В Индии мне было бы крайне неловко сомневаться в словах столь выдающегося человека, но сейчас самолюбие Луиса Вайнштейна не значило ровным счетом ничего. В трубке помолчали, потом доктор Вайнштейн вежливо спросил у меня, где я учился. Я сказал, что я выпускник Всеиндийского института медицинских наук в Нью-Дели.
– Солидное учебное заведение. А много ли вы наблюдали случаев брюшного тифа?
– Десятки, — ответил я. — У нас были целые палаты инфекционных больных, и у многих был брюшной тиф. — Потом я рассказал, какие запросил анализы, и добавил, что хочу начать курс антибиотиков. Доктор Вайнштейн согласился со мной. На следующий день пришли результаты анализов, и мой диагноз подтвердился. История про младшего резидента, который правильно диагностировал редчайший случай брюшного тифа в Бостоне, распространилась по всей больнице. Моя репутация в Карни взлетела до небес. Я был тем мальчишкой, который дал фору Лу Вайнштейну.
Через несколько лет я подал документы на стажировку в госпитале для ветеранов в Джамайка-Плейн, где Дипак уже был старшим резидентом.
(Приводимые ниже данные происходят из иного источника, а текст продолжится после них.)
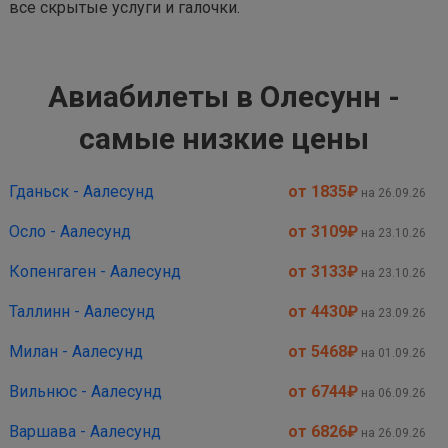
все скрытые услуги и галочки.
Авиабилеты в Олесунн -
самые низкие цены
Гданьск - Аалесунд
от 1835
₽
на 26.09.26
Осло - Аалесунд
от 3109
₽
на 23.10.26
Копенгаген - Аалесунд
от 3133
₽
на 23.10.26
Таллинн - Аалесунд
от 4430
₽
на 23.09.26
Милан - Аалесунд
от 5468
₽
на 01.09.26
Вильнюс - Аалесунд
от 6744
₽
на 06.09.26
Варшава - Аалесунд
от 6826
₽
на 26.09.26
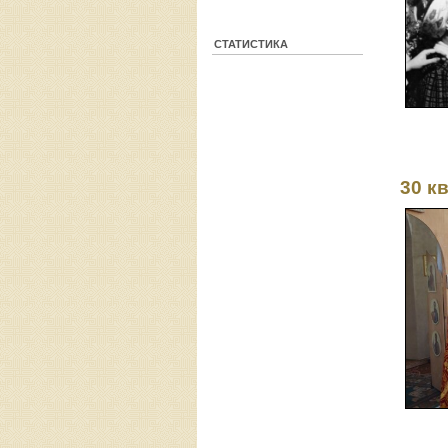
СТАТИСТИКА
30 к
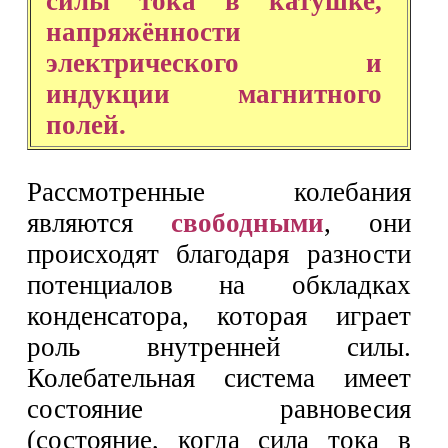
силы тока в катушке,
напряжённости
электрического и
индукции магнитного
полей.
Рассмотренные колебания
являются
свободными
, они
происходят благодаря разности
потенциалов на обкладках
конденсатора, которая играет
роль внутренней силы.
Колебательная система имеет
состояние равновесия
(состояние, когда сила тока в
Дипак выбрал эндокринологию, а я решил специализироваться в гастроэнтерологии — науке о пищеварительной системе, а точнее — в ее разделе под названием «гепатология», это наука о печени. Я очень увлекался этим предметом еще в институте. Печень — поразительный механизм. Это самый большой орган в организме человека — и мне всегда казалось, что самый интересный: он выполняет примерно пять тысяч разных дел! И справляется с огромным количеством разных сложных функций! Своим коллегам-кардиологам я с полным правом говорил: «Сердце у человека есть только потому, что оно качает кровь, насыщенную кислородом, в печень».
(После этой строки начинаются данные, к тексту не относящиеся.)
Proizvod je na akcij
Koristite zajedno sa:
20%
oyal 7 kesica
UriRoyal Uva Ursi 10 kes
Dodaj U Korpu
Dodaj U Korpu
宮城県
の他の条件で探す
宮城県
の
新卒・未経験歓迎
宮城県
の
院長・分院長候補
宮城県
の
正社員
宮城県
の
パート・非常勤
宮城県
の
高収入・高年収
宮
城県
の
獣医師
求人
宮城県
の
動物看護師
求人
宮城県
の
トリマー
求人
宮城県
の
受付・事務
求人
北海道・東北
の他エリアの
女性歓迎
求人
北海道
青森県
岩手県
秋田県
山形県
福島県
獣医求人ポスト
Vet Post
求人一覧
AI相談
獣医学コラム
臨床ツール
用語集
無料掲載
Главой гастроэнтерологического отделения в госпитале для ветеранов был легендарный ученый и клиницист Элиу Шиммель, который после собеседования по поводу стажировки по гастроэнтерологии сказал мне: «Санджив, если у вас те же гены, что и у Дипака, вы приняты». Это был единственный год за всю нашу жизнь, когда мы с Дипаком работали в одной больнице. Как выяснилось, в госпитале Джамайка-Плейн был и третий доктор Чопра — нефролог, специалист по почкам. Персонал постоянно нас путал. Только представьте себе, три доктора-индийца с одной фамилией. Иногда ко мне подходили интерны и спрашивали: «Ну как, доктор Чопра, вы считаете, что у больного гиперпаратиреоз?», и мне приходилось отвечать: «Наверное, вам нужен мой брат, это он у нас по эндокринологической части». Или, наоборот, спрашивали Дипака: «Доктор Чопра, когда вы планируете делать этому пациенту биопсию печени?» На что он отвечал: «Вам, наверное, надо поговорить с моим братом».
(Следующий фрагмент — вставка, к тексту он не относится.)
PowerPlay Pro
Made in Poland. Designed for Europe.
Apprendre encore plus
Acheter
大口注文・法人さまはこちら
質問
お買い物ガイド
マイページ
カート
Хотя мы работали в одной больнице, нам не приходилось сотрудничать, кроме тех редких случаев, когда мы консультировали одного и того же пациента. Иногда, встречаясь в ординаторской или дома, мы обсуждали самые интересные и сложные случаи — как и с другими коллегами, — но не более.
С каждым годом обучения я все больше доверял своей способности ставить диагнозы даже в самых непонятных случаях. Однако вскоре после приезда в Джамайка-Плейн жизнь преподала мне прекрасный урок и показала, сколько всего о медицинской практике я еще не знаю. В первую же неделю интернатуры по гастроэнтерологии я показывал пациента доктору Шиммелю. Готовился я тщательно, поскольку понимал, как важно зарекомендовать себя с самого начала. Перед тем как рассказывать доктору Шиммелю об этом больном, я сделал рентгеновский снимок брюшной полости, на котором были видны почки, мочевой пузырь и мочеиспускательный канал. Я включил подсветку под снимком — и буквально секунду спустя доктор Шиммель сказал: «Постойте». И, не мигая, глядел на снимок с полминуты.
– Санджив, этот больной заядлый курильщик и алкоголик. У него диабет. В детстве он переболел полиомиелитом. Ему нужно удалить желчный пузырь.
Я остолбенел.
– Эли, вам что, его уже показывали? Кто?
К этому моменту я уже начал привыкать к тому, что даже светил в американских больницах интерны называют по имени, запанибрата, хотя мне по-прежнему было неловко.